Material shown:

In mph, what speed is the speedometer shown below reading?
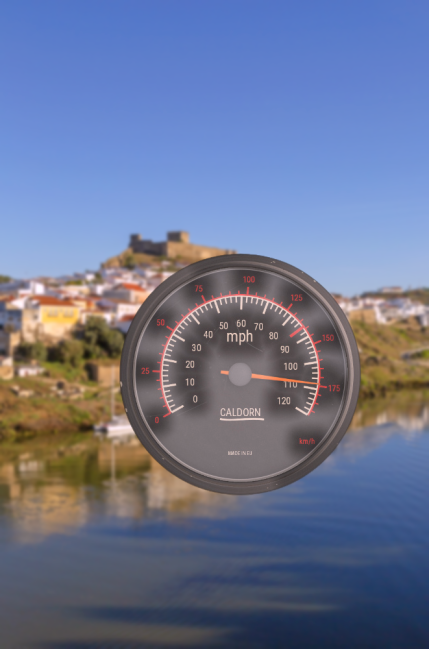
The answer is 108 mph
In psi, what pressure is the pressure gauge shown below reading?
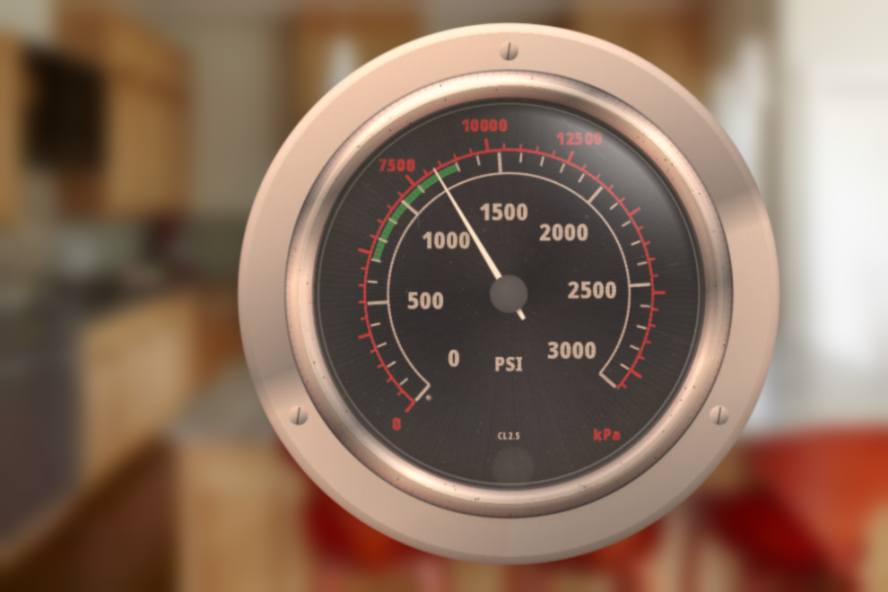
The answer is 1200 psi
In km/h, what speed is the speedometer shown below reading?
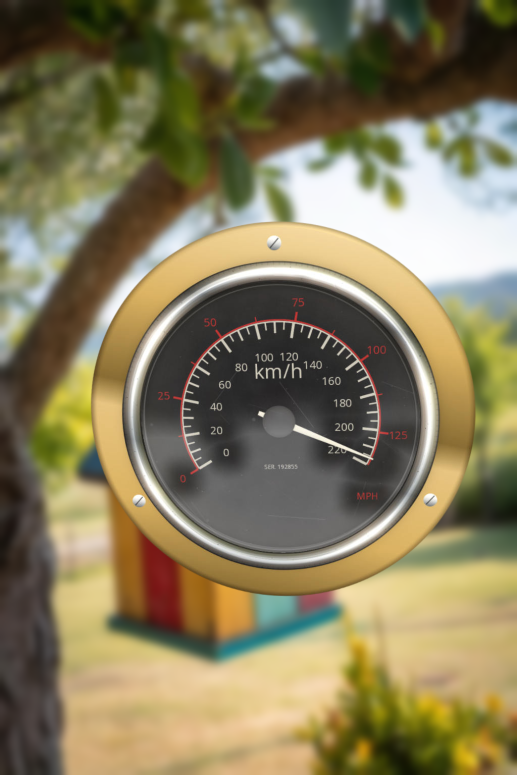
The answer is 215 km/h
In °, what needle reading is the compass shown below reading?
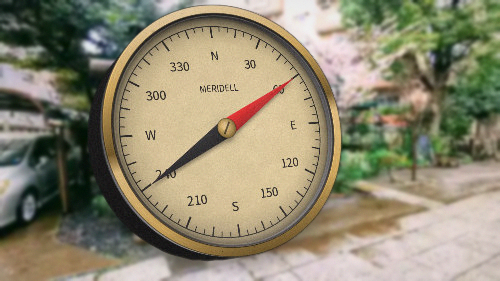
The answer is 60 °
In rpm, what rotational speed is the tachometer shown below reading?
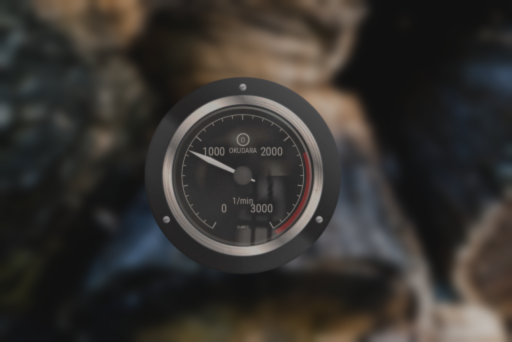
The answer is 850 rpm
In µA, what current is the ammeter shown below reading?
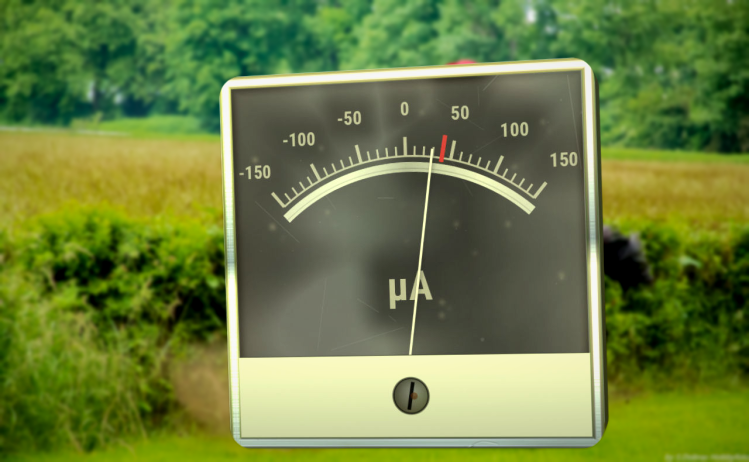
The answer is 30 µA
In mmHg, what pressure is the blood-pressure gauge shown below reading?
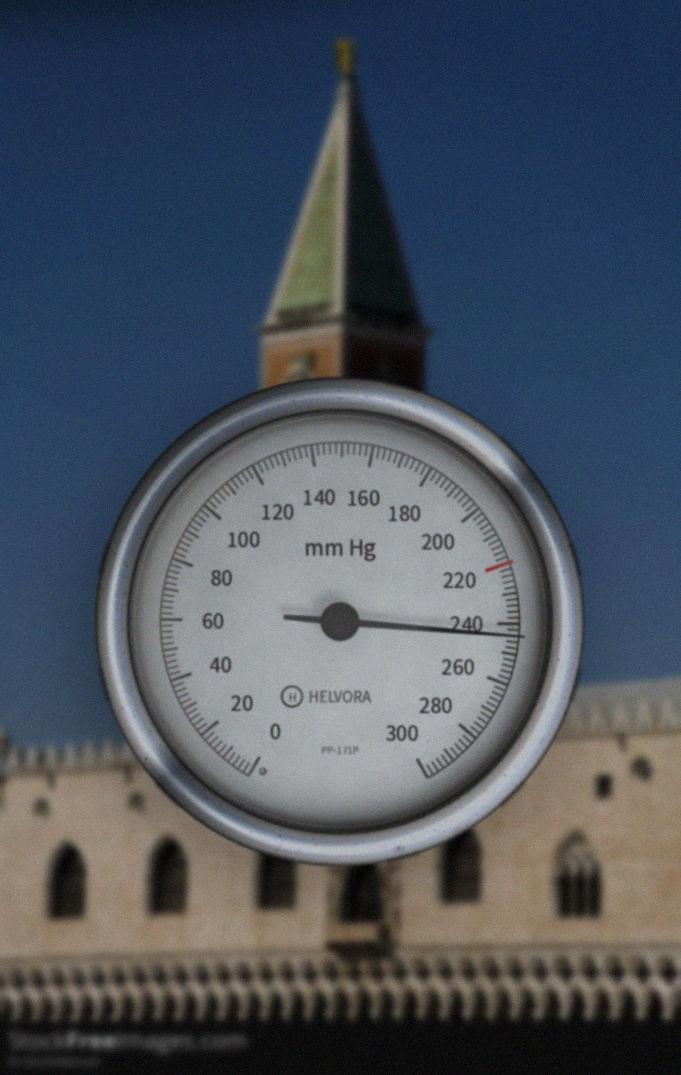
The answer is 244 mmHg
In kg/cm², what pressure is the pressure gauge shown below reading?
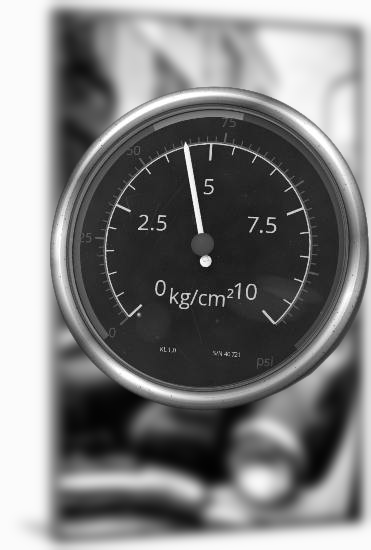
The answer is 4.5 kg/cm²
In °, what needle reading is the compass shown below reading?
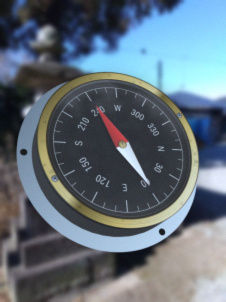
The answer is 240 °
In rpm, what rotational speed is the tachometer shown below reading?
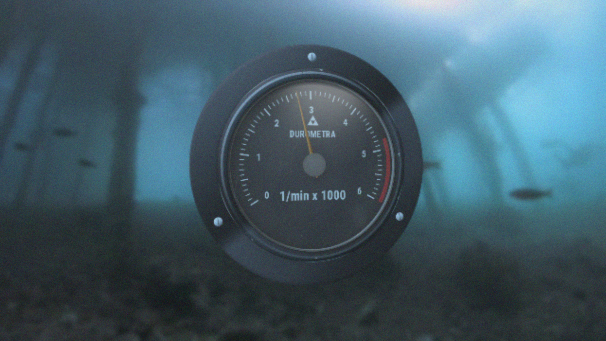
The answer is 2700 rpm
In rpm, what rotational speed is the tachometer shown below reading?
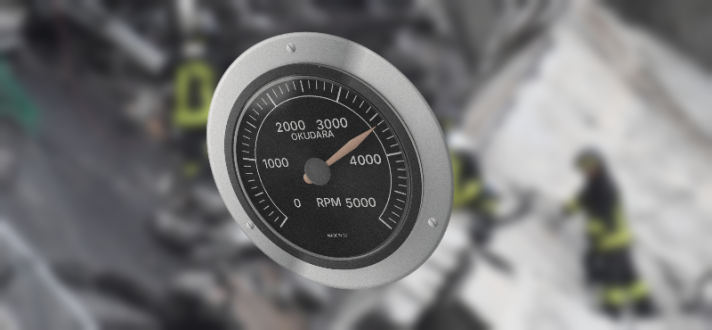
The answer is 3600 rpm
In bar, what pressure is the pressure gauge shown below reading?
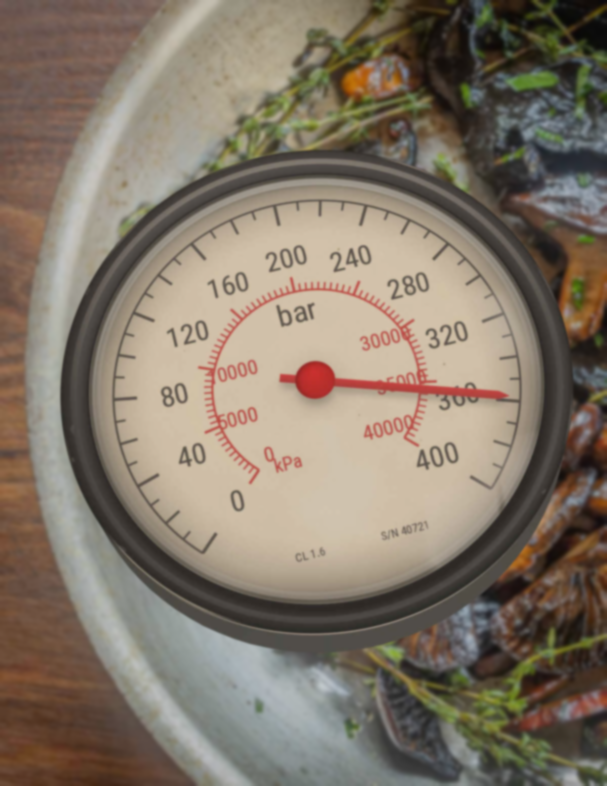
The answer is 360 bar
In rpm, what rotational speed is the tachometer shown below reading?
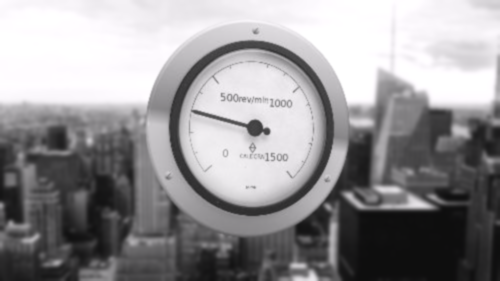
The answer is 300 rpm
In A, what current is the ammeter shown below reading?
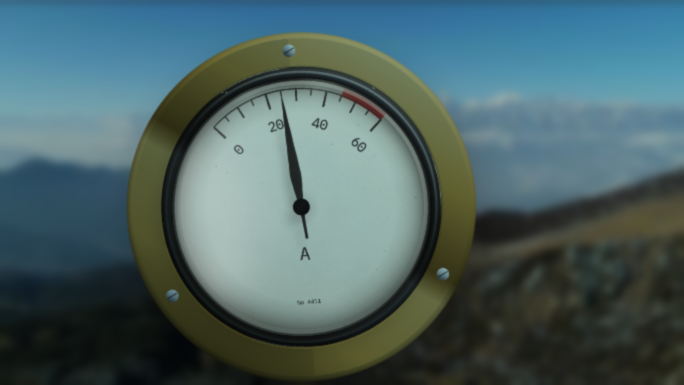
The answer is 25 A
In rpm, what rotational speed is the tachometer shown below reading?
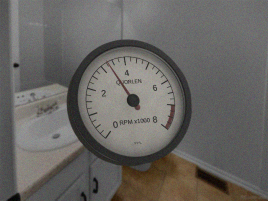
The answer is 3250 rpm
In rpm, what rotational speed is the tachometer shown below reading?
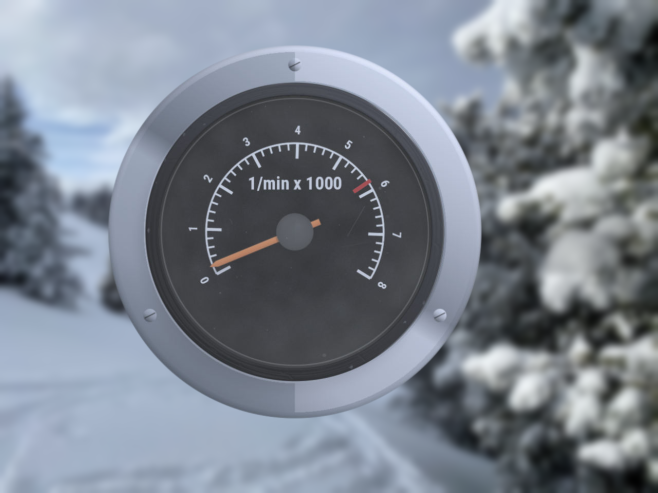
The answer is 200 rpm
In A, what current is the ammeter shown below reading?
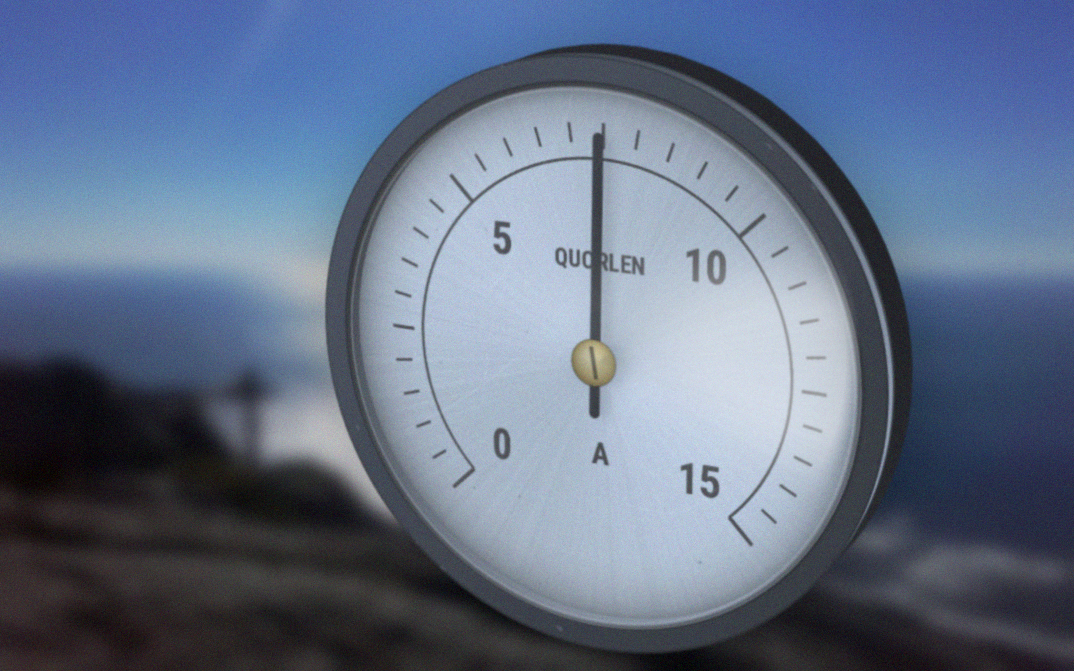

Problem statement:
Reproduce the lines from the one containing "In µA, what" through the one containing "The answer is 4.5 kg/cm²", both included. Leave the pictures out.

Your response:
In µA, what current is the ammeter shown below reading?
The answer is 30 µA
In mmHg, what pressure is the blood-pressure gauge shown below reading?
The answer is 244 mmHg
In kg/cm², what pressure is the pressure gauge shown below reading?
The answer is 4.5 kg/cm²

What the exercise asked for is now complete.